AI systems are increasingly the thing that decides whether your product gets recommended, compared, or dismissed before a human ever sees it. Someone asks an AI assistant to compare project management tools, or to evaluate whether a vendor fits their compliance requirements, and the AI's answer is now a meaningful part of your funnel. That answer depends on how legible your product is to a model: how well your positioning, your docs, your feature descriptions, and your differentiation are structured as something a model can parse and reason about, not just something a human can skim.
This is not SEO with a new coat of paint. SEO optimized for ranking. This is optimizing for being correctly understood and correctly recommended by a system that is reasoning about your product on someone else's behalf. Get it wrong and the AI does not rank you lower, it describes you inaccurately, or worse, it leaves you out of the comparison entirely because it could not tell what you actually do. This is the discipline I called writing for machines(coming Jul 16), pushed from your content to your product itself.
Practically, this means product marketing and product management need a new deliverable: a structured, machine-readable statement of what the product does, who it is for, and how it differs from adjacent categories, kept accurate as the product evolves. Not a blog post. Not a one-pager buried in a deck. Something closer to a schema than a narrative.
I would fold this directly into downside exposure. When you prioritize an AI feature, you already ask what happens when it is wrong. Now ask a second question: if an AI system outside your walls is evaluating this feature to decide whether to recommend your product, what does it need to know to get that evaluation right? If you cannot answer that in a sentence, you have a discoverability problem you do not know you have yet.

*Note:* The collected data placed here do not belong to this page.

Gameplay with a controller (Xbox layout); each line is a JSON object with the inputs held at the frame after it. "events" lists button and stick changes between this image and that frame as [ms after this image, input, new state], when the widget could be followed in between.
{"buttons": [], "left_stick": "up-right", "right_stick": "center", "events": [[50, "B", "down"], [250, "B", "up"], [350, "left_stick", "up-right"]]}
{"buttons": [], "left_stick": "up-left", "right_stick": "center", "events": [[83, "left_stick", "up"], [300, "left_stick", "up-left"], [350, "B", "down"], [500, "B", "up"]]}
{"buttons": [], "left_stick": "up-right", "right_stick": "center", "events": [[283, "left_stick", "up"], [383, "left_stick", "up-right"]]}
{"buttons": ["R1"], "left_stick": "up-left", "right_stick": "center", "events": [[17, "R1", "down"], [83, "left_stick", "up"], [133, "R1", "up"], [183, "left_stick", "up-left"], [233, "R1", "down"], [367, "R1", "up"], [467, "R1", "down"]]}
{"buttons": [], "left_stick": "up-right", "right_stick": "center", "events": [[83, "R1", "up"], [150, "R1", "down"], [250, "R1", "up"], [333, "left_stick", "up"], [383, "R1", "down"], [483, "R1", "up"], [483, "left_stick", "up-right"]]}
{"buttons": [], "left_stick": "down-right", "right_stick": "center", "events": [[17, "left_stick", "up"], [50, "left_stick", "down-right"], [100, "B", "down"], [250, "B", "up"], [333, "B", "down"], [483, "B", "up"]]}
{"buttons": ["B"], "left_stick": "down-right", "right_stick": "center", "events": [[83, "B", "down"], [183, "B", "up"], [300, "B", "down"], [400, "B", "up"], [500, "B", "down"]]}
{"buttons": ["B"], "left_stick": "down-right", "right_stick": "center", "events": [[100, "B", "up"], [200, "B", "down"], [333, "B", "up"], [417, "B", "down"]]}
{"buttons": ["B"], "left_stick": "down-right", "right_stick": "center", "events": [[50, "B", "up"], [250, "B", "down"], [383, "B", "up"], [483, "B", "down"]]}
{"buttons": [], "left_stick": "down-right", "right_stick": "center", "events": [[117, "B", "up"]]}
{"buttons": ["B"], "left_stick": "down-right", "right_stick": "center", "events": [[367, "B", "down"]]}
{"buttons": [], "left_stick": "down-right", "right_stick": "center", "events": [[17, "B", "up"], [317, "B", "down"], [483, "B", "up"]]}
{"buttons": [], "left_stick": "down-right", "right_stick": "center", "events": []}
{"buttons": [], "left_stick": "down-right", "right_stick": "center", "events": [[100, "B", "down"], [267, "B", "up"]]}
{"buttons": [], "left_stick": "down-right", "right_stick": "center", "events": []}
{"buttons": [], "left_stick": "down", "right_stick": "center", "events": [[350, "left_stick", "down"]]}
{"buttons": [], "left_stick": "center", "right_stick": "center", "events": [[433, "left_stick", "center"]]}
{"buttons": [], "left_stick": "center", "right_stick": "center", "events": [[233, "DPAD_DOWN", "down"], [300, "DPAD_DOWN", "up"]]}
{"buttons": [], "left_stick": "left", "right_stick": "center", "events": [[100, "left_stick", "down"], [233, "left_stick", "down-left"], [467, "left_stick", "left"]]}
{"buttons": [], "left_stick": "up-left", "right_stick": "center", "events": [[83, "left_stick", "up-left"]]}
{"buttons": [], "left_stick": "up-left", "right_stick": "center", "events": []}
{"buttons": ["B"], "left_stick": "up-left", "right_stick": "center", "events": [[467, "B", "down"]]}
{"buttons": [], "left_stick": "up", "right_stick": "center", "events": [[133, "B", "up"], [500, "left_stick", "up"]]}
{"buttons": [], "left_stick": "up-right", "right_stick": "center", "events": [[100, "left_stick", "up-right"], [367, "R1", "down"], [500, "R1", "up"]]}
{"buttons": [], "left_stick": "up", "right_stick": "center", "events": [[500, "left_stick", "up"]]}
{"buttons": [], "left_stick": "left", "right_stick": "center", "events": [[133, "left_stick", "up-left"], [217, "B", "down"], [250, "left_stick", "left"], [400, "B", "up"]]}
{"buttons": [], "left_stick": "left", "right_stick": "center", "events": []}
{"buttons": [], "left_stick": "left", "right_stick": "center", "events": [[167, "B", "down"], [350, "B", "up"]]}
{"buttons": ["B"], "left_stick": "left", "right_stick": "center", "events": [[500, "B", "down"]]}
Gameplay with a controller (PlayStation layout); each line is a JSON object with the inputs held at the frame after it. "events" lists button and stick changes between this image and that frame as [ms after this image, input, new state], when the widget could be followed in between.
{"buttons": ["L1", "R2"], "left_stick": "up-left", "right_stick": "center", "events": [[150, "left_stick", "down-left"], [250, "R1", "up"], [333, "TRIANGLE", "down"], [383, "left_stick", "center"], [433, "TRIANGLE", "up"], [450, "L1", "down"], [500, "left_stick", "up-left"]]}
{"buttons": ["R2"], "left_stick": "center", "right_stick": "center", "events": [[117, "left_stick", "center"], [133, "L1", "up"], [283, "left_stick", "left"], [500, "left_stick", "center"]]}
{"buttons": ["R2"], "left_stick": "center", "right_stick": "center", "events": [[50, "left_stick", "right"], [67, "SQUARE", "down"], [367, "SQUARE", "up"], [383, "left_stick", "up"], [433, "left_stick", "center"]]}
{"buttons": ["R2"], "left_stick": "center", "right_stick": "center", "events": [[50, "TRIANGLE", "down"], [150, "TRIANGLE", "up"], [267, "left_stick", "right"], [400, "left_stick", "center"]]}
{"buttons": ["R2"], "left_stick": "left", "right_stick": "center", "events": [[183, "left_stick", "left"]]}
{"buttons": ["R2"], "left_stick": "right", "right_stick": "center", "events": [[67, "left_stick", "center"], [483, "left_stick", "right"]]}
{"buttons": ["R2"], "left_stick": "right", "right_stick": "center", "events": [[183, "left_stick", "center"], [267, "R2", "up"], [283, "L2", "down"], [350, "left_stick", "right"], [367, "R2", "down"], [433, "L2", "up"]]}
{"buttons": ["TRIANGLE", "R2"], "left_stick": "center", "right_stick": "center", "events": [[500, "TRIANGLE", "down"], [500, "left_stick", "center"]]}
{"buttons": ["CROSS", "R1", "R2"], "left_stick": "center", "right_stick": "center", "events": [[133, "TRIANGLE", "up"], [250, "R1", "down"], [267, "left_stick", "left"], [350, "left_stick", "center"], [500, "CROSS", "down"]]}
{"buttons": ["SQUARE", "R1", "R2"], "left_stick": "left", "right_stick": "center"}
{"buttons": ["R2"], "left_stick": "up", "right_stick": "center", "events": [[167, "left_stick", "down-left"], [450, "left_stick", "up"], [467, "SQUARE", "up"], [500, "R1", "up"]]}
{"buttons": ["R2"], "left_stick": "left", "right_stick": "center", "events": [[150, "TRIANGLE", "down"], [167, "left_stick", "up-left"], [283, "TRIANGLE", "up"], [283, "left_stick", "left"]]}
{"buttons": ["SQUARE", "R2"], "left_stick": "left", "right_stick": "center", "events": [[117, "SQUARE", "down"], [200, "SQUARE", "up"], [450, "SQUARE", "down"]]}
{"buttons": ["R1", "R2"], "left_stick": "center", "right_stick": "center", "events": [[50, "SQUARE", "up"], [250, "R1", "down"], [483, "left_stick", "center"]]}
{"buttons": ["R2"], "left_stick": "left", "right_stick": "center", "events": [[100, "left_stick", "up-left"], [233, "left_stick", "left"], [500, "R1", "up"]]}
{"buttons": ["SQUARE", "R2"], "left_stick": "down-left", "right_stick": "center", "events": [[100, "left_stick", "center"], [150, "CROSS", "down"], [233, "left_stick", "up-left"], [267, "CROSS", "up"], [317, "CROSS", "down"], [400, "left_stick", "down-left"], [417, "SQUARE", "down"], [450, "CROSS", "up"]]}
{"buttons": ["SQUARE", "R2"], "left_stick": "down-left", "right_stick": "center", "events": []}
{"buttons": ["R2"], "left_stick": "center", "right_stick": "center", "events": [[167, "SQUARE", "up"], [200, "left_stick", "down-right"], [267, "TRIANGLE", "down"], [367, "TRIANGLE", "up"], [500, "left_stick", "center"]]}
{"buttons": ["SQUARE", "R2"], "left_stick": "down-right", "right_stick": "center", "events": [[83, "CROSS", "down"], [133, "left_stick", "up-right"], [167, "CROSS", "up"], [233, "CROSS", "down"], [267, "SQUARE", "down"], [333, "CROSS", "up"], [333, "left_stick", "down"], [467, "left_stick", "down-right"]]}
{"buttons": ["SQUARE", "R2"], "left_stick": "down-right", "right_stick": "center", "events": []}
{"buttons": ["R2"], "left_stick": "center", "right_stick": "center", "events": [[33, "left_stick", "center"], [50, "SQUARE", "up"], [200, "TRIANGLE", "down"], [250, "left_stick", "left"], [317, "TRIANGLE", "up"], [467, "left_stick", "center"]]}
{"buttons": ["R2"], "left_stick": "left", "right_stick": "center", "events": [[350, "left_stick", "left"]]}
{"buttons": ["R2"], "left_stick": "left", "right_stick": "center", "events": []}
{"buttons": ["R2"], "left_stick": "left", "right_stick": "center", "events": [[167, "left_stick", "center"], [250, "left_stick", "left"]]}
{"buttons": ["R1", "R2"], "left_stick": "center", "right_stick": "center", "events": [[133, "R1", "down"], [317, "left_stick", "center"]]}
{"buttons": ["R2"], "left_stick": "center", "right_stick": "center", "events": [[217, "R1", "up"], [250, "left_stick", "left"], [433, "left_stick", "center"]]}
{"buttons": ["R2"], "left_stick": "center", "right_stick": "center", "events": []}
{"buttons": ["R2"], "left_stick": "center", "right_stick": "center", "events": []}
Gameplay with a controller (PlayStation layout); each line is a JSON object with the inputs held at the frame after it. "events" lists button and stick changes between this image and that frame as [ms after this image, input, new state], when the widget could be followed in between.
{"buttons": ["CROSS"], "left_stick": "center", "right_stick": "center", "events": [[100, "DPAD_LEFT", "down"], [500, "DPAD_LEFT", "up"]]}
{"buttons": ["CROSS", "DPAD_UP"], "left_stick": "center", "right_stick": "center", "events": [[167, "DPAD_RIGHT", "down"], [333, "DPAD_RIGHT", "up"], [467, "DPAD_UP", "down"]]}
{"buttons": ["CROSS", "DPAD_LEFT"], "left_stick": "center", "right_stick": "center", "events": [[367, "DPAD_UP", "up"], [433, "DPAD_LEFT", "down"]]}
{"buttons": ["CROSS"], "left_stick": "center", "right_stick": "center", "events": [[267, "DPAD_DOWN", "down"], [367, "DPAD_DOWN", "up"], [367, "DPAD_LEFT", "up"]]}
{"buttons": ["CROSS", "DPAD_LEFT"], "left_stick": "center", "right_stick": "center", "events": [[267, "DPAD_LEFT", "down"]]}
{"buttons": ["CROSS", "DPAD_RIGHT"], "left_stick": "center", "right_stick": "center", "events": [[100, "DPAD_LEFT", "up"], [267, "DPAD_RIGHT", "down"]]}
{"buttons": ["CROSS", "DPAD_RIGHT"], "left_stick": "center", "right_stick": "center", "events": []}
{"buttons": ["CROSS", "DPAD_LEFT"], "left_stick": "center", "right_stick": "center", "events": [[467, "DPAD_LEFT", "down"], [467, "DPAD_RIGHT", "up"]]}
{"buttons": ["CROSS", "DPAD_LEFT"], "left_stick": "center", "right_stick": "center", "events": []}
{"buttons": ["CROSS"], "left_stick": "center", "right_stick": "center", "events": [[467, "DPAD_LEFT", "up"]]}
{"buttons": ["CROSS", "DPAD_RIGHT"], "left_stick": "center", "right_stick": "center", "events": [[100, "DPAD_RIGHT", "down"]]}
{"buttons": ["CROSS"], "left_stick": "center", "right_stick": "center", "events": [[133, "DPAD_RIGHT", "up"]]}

Pick your single most important product line. Ask a general model, cold, to describe it and say who it competes with. The gap between that answer and the truth is your first ticket.
Frequently asked
Who is the third audience product teams are missing?+
AI systems. You have written for the customer and the internal stakeholder your whole career. Now AI systems increasingly decide whether your product gets recommended, compared, or dismissed before a human ever sees it. When someone asks an assistant to compare tools or check a vendor against compliance requirements, that answer is part of your funnel, and it depends on how legible your product is to a model.
Is optimizing for AI evaluators just SEO with a new name?+
No. SEO optimized for ranking. This optimizes for being correctly understood and correctly recommended by a system reasoning about your product on someone else's behalf. Get it wrong and the AI does not rank you lower, it describes you inaccurately, or leaves you out of a comparison entirely because it could not tell what you actually do.
What new deliverable does this create for PM and product marketing?+
A structured, machine-readable statement of what the product does, who it is for, and how it differs from adjacent categories, kept accurate as the product evolves. Not a blog post, not a one-pager buried in a deck. Something closer to a schema than a narrative, written so a model reading it cold gets your product right.
How does this connect to downside exposure?+
Fold it in directly. When you prioritize an AI feature you already ask what happens when it is wrong. Add a second question: if an AI system outside your walls is evaluating this feature to decide whether to recommend your product, what does it need to know to get that evaluation right? If you cannot answer in a sentence, you have a discoverability problem you do not know about yet.
What happens if an AI gets your product wrong?+
You often never find out directly. The model does not flag you, it just describes you inaccurately or omits you from the comparison, and a prospect moves on. That is why product legibility to a model has to be treated as a deliverable you maintain, not a marketing asset you write once.